Mike Burns, v.p. for PE at RTi, noted that planned and short-term unplanned PE production shutdowns made a price decrease unlikely. “There is not enough resin out there for processors to be able to negotiate lower pricing,” he said. Particularly tight are injection molding grade HDPE, HMW-HDPE, and butene-LLDPE. One HDPE injection molder told Burns that this was the first time in nearly 10 years that he has worried about getting material. Burns pointed out that PE resin availability is now tight globally and prices are starting to inch up. By the same token, he noted that PE suppliers appear to recognize that processors cannot continue to pass on further increases to end users, so this relative price stability could continue.
PP PRICES DROP
Polypropylene prices dropped by another 1¢/lb in April, after the March 1st 1.5¢/lb price cut, all in step with monomer movements. Another 1-2¢/lb reduction was possible for May contracts, according to both Greenberg and Scott Newell, RTi’s director of client services for PP.

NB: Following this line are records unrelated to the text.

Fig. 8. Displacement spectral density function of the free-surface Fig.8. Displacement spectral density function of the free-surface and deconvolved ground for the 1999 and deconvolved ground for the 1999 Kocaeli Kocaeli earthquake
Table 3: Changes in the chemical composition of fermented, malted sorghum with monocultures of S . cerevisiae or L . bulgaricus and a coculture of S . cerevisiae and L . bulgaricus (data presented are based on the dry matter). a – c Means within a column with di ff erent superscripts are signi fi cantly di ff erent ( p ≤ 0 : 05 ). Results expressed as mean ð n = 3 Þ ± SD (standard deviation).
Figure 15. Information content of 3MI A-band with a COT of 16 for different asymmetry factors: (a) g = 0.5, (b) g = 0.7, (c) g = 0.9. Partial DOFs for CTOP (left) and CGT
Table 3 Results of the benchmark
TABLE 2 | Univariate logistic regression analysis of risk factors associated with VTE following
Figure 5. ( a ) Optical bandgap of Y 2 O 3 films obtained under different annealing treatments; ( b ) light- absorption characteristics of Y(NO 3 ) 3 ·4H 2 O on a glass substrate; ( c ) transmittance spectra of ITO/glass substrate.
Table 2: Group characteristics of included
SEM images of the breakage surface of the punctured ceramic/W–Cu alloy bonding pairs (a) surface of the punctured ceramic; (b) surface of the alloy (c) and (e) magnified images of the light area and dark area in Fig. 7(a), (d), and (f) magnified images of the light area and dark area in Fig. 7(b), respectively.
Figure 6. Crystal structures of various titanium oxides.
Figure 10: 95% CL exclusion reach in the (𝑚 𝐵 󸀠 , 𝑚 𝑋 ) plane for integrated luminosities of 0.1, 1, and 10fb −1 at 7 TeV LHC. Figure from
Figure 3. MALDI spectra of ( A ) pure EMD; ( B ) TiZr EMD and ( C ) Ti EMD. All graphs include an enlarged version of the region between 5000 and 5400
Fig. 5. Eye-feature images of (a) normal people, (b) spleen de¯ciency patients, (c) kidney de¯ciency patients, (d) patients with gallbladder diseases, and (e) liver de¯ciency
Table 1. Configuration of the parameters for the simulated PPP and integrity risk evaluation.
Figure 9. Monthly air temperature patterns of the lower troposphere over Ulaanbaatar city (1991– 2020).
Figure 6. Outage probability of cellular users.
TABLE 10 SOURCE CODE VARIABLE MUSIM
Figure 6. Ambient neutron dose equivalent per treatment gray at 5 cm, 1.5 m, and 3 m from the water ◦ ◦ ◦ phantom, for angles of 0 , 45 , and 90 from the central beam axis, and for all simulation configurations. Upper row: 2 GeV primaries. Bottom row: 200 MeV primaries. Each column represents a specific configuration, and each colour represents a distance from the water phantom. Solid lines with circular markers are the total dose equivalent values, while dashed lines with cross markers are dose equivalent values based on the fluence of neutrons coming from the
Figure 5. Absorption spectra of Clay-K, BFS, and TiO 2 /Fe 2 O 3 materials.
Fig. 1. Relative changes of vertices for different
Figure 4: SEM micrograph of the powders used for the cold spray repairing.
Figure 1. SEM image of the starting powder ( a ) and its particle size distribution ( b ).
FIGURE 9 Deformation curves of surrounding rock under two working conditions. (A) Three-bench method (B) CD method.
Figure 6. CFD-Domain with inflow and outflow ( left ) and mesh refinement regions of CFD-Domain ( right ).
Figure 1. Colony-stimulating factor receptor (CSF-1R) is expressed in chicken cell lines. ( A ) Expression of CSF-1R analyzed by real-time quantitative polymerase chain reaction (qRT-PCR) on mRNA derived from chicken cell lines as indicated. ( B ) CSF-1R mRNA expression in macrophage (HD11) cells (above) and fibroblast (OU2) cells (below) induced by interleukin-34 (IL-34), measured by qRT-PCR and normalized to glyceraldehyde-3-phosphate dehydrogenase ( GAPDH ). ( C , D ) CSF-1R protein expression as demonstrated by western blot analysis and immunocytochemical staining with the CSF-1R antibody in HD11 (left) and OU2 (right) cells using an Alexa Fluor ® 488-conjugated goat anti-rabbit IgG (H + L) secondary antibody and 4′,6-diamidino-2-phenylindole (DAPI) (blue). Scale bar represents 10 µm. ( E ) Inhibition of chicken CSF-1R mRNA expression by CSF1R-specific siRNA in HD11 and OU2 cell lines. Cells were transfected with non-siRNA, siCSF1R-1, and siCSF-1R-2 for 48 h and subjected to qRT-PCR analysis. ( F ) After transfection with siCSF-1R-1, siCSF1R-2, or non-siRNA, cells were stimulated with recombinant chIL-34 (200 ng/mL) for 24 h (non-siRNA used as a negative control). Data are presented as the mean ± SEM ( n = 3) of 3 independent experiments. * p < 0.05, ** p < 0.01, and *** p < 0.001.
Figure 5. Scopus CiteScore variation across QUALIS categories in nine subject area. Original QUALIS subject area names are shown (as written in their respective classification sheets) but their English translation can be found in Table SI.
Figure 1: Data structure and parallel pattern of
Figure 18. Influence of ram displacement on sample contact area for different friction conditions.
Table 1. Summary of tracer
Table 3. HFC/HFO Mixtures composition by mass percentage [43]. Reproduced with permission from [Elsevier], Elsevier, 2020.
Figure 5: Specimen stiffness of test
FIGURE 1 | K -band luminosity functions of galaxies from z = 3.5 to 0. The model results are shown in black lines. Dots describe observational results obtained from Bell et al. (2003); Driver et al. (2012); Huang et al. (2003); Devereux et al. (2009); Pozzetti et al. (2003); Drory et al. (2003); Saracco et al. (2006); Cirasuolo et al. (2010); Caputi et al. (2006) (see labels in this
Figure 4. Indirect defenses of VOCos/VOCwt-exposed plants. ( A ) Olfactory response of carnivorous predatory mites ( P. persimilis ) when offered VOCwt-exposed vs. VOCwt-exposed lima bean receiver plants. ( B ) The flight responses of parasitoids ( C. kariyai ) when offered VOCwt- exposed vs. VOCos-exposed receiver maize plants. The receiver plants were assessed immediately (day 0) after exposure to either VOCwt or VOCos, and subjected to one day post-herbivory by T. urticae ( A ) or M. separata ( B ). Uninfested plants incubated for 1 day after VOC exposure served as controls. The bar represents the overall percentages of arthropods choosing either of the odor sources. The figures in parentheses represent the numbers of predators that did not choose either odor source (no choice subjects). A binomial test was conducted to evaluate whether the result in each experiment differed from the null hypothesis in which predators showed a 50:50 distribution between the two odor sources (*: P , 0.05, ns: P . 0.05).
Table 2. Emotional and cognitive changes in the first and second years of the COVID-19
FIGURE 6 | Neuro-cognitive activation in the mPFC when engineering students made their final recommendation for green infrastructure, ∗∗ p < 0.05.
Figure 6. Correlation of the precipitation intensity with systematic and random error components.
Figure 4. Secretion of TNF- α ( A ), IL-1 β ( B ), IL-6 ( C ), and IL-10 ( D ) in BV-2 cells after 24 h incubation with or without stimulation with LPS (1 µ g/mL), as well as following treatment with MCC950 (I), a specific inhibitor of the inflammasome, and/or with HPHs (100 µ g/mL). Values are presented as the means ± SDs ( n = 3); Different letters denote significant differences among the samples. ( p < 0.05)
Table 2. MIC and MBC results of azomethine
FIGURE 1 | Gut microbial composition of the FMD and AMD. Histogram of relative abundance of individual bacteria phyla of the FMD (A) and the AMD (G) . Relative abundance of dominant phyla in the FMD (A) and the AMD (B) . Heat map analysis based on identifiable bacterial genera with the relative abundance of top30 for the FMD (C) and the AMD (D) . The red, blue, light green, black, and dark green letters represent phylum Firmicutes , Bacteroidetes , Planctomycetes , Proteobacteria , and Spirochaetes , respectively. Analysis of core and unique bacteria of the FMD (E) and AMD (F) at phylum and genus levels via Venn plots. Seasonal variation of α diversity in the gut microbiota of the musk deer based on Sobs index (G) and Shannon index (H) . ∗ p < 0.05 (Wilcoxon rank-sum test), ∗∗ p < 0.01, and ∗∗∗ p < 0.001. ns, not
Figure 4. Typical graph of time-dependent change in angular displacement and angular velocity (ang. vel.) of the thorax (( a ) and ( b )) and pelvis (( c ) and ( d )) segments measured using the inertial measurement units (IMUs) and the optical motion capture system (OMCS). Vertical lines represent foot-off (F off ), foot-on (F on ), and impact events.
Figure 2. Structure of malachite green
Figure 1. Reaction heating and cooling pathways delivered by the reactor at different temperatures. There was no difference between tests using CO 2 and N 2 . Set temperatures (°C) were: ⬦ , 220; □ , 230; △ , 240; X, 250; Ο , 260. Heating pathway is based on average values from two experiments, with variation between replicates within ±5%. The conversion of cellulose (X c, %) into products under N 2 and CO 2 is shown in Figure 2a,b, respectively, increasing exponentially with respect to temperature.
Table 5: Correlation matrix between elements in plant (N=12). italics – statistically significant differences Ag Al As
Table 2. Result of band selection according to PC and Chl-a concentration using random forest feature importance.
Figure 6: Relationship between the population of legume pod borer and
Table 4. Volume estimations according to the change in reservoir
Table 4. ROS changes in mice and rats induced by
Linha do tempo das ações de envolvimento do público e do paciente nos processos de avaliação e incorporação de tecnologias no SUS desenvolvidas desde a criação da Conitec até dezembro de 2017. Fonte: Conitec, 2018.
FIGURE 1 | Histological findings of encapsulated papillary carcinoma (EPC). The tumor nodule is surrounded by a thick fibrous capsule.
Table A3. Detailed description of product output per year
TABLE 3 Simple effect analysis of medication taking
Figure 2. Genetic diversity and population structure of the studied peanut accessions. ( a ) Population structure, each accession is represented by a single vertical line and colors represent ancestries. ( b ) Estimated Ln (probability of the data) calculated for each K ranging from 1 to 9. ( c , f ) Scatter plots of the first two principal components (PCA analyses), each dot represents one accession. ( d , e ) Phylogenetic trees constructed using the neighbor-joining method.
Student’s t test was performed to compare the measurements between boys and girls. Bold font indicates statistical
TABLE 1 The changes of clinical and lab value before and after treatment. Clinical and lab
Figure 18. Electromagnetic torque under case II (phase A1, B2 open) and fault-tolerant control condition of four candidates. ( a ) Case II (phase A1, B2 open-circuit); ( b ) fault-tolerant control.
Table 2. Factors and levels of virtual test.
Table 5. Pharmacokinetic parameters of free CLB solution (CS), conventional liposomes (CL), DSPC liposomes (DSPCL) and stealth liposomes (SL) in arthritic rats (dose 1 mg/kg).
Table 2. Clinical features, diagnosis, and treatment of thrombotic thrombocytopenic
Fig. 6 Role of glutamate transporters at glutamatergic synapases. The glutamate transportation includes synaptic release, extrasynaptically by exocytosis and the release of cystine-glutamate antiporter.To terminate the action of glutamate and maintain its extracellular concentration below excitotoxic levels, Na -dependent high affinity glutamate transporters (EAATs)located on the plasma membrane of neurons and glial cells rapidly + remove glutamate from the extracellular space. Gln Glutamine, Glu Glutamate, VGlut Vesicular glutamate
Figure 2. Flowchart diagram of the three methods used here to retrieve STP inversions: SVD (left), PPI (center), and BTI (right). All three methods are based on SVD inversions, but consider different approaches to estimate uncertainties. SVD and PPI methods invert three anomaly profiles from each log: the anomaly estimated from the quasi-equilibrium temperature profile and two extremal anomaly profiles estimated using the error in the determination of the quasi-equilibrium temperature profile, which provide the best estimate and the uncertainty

The PP resin and propylene monomer markets are currently relatively well balanced, which explains the lower price volatility. Greenberg reported an uptick in spot PP trading, with offgrade prices easing up a tad, though generic prime prices held firm. RTi’s Newell conceded that the rebound in demand he expected in April did not materialize. “The first four months of the year place PP demand in negative territory.” But he said PP suppliers have indicated a rise in May orders. Newell ventured that processors were able to make their pre-buying inventories last about a month longer due to a colder Spring, but they will need to restock soon.
PS PRICES DOWN, TOO
Polystyrene prices dropped 3¢/lb in April, and were poised to fall perhaps another 2¢/lb last month, according to Mark Kallman, RTi’s v.p. of client services for engineering resins, PS, and PVC.
Driving this movement are benzene prices that fell by another 23¢/gal to $4.57 last month, after dropping a total of 29¢ in March/April. Lower ethylene contract prices, down 4¢/lb in March, added a downward push, though April ethylene contracts moved back up 1.5¢ to 47¢/lb. That was driven by planned cracker maintenance turnarounds. Kallman said, “We did not see the seasonal burst in demand you typically get for construction and recreational products in April and into May, but demand is improving.” Although styrene monomer is tight, PS availability is reasonably balanced.
PVC PRICES FLAT TO DOWN
PVC prices were stable in April. Demand was more sluggish than originally expected, while production issues resulted in snugger supplies and lower exports. RTi’s Kallman noted that PVC processors could not capitalize on the lower ethylene contract prices to negotiate lower contract tabs. May was projected to be flat-to-down, and this month should see a further easing of prices, according to Kallman.
Still, demand is expected to rebound as the construction season picks up, albeit later than usual. Exports are also expected to be on the upswing.